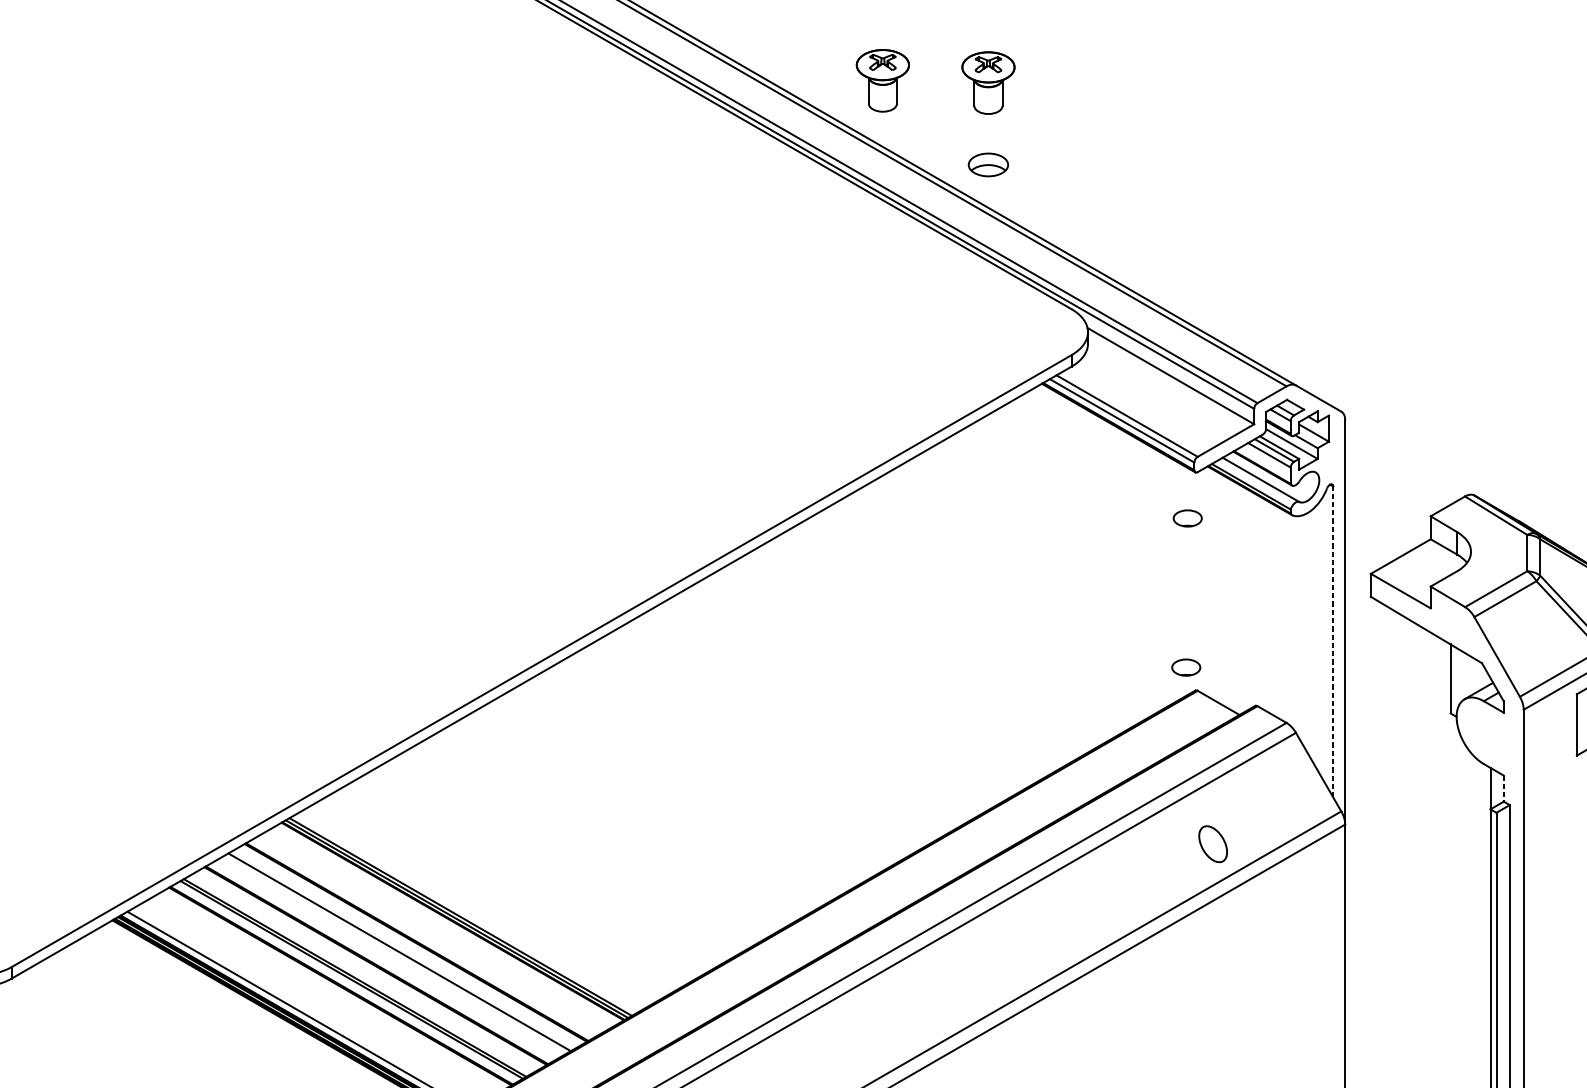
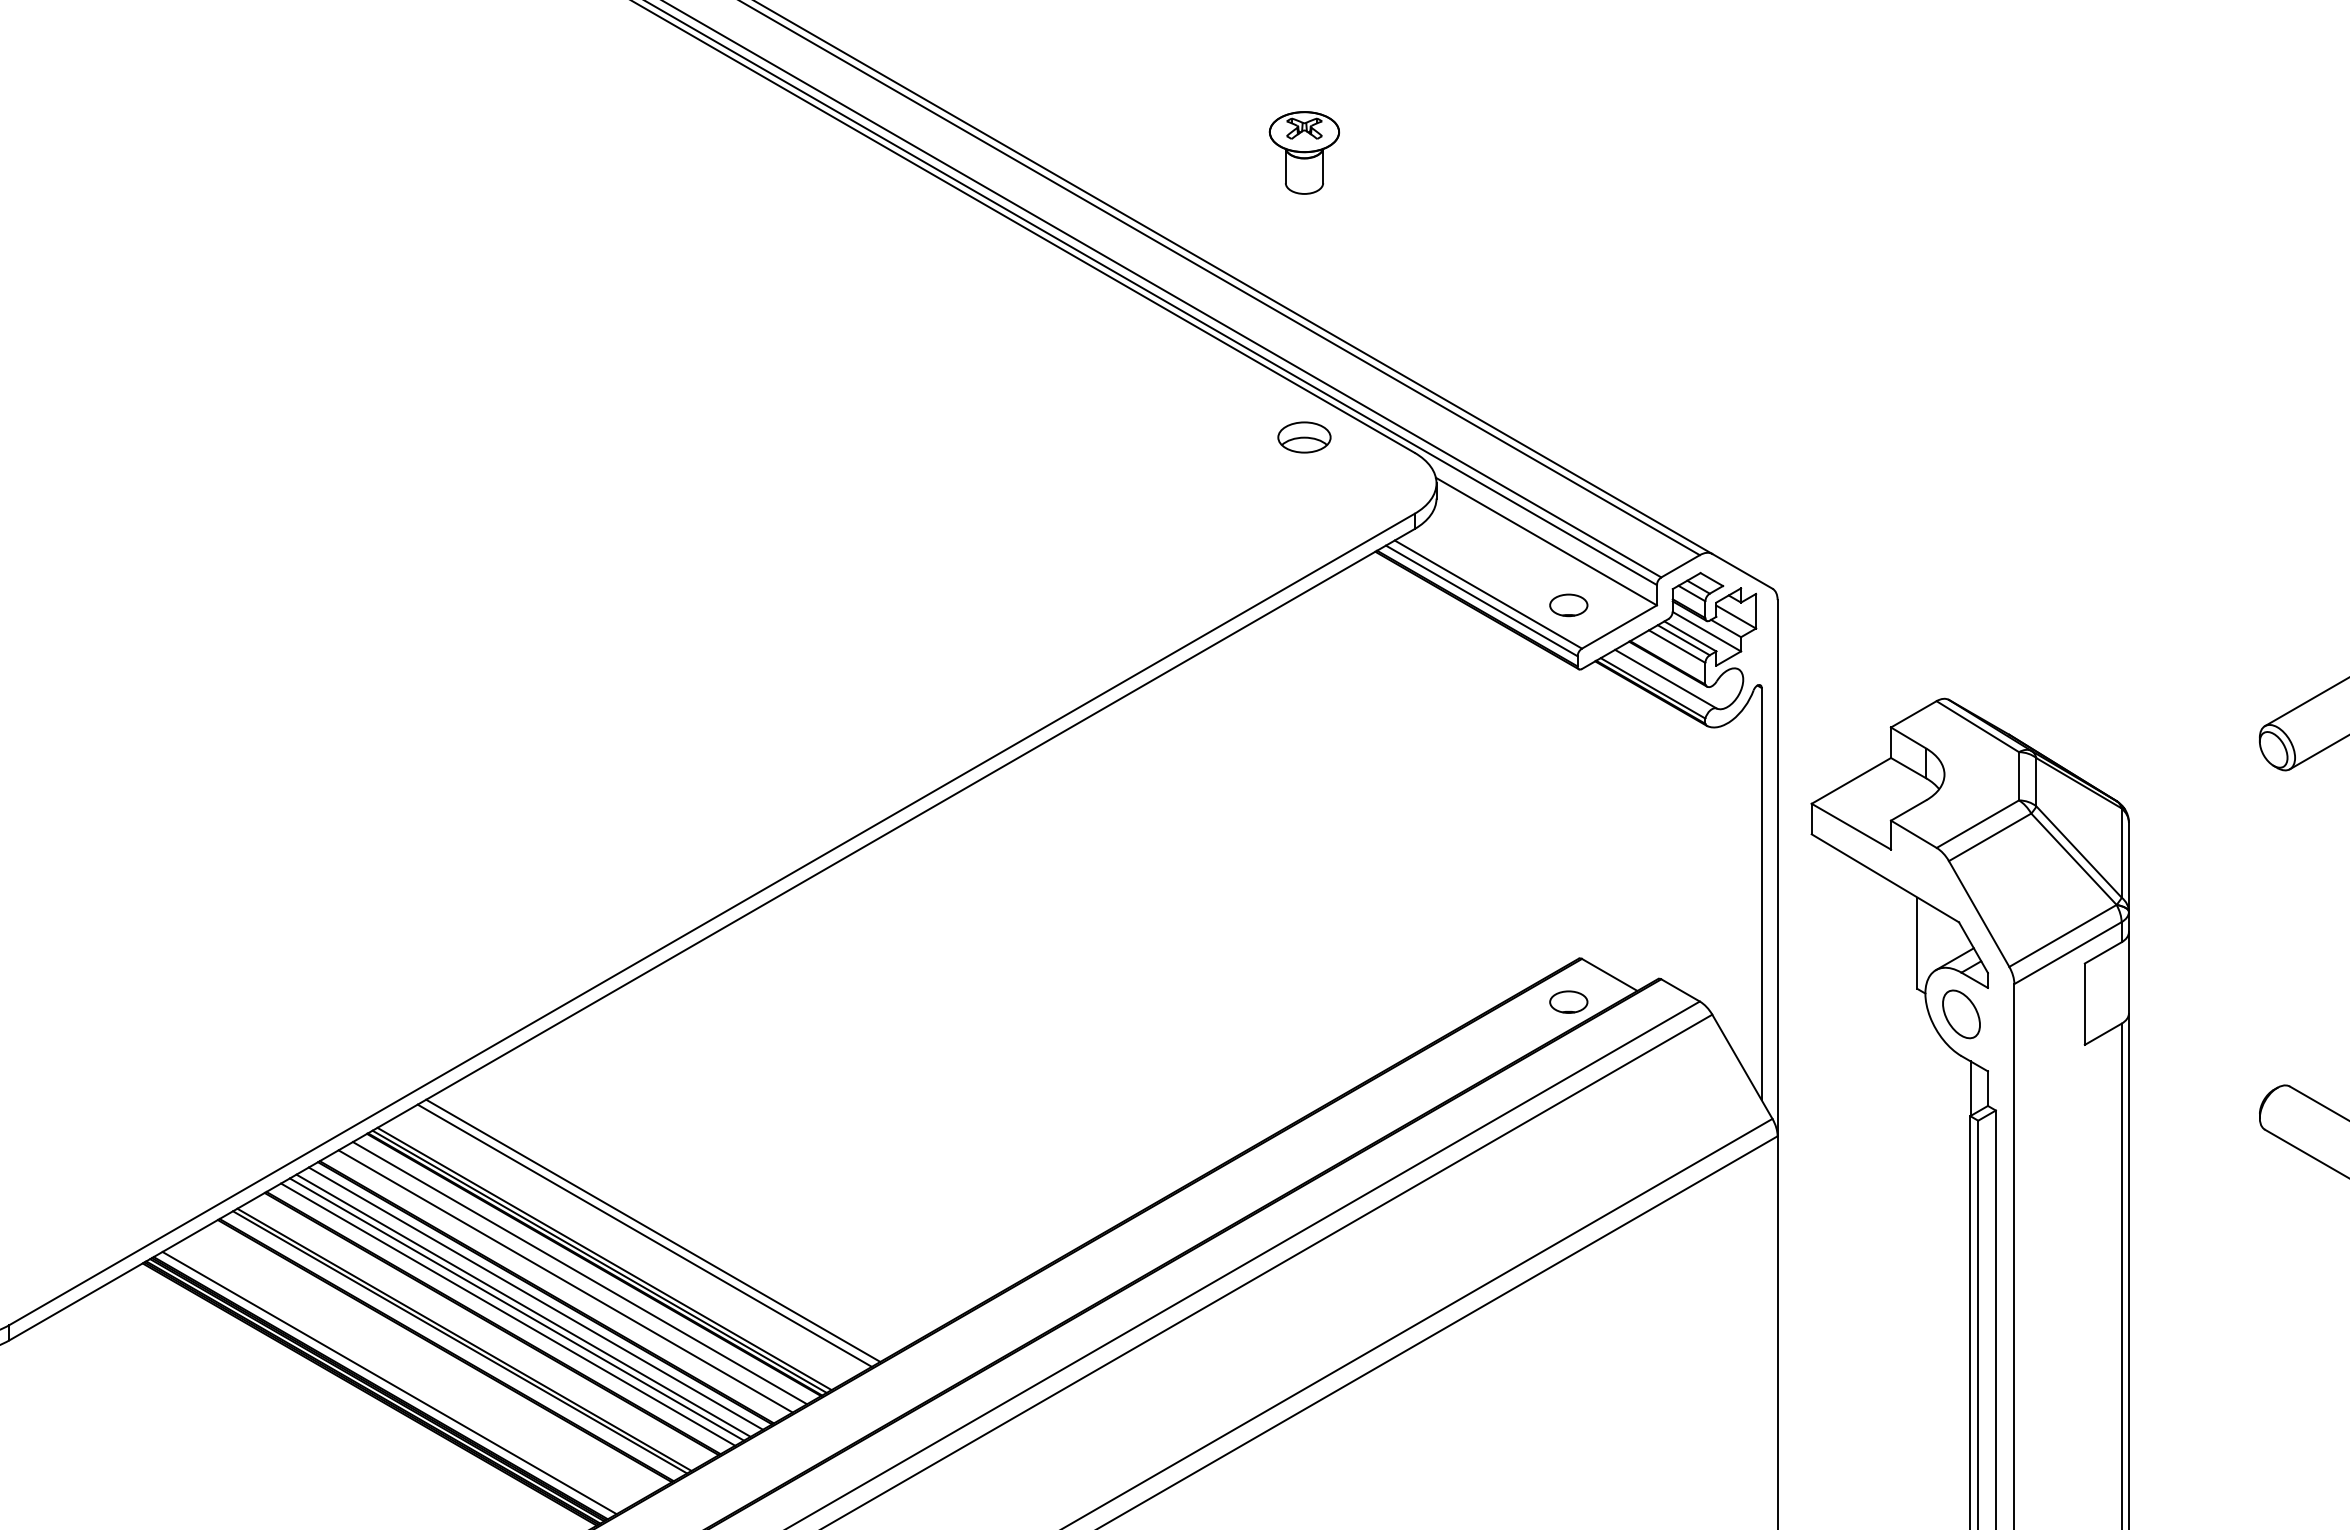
part: (882, 80) -> (1163, 149), removed
part: (988, 164) -> (1304, 437), moved
part: (1187, 518) -> (1568, 605), moved
line: (1333, 641) -> (1761, 893), dashed -> solid
part: (1186, 667) -> (1568, 1001), moved
line: (1503, 789) -> (1987, 1089), dashed -> solid
part: (1213, 844) -> (1961, 1014), moved
line: (497, 895) -> (653, 1230), added
line: (490, 899) -> (644, 1235), added
line: (441, 927) -> (579, 1273), added
line: (431, 934) -> (565, 1281), added
line: (408, 946) -> (535, 1298), added
line: (394, 955) -> (516, 1309), added
line: (388, 958) -> (508, 1314), added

--- Brief ---
Wherever the word "dashed" appears in a line of the data above, copy that line.

--- Answer space ---
line: (1333, 641) -> (1761, 893), dashed -> solid
line: (1503, 789) -> (1987, 1089), dashed -> solid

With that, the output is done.